### Task brief:
Scan the records and identify every line in which the string "none" occurs, then return those lines.

### Exercise data:

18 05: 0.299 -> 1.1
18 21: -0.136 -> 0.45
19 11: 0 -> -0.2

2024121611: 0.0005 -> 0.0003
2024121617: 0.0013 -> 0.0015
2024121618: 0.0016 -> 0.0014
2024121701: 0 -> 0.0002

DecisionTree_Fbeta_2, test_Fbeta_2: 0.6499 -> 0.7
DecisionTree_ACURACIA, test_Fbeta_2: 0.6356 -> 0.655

...

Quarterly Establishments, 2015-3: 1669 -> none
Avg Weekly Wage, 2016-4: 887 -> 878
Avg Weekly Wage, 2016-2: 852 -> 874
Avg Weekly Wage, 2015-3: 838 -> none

---

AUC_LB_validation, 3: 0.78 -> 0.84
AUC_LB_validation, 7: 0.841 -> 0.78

### Response:
Quarterly Establishments, 2015-3: 1669 -> none
Avg Weekly Wage, 2015-3: 838 -> none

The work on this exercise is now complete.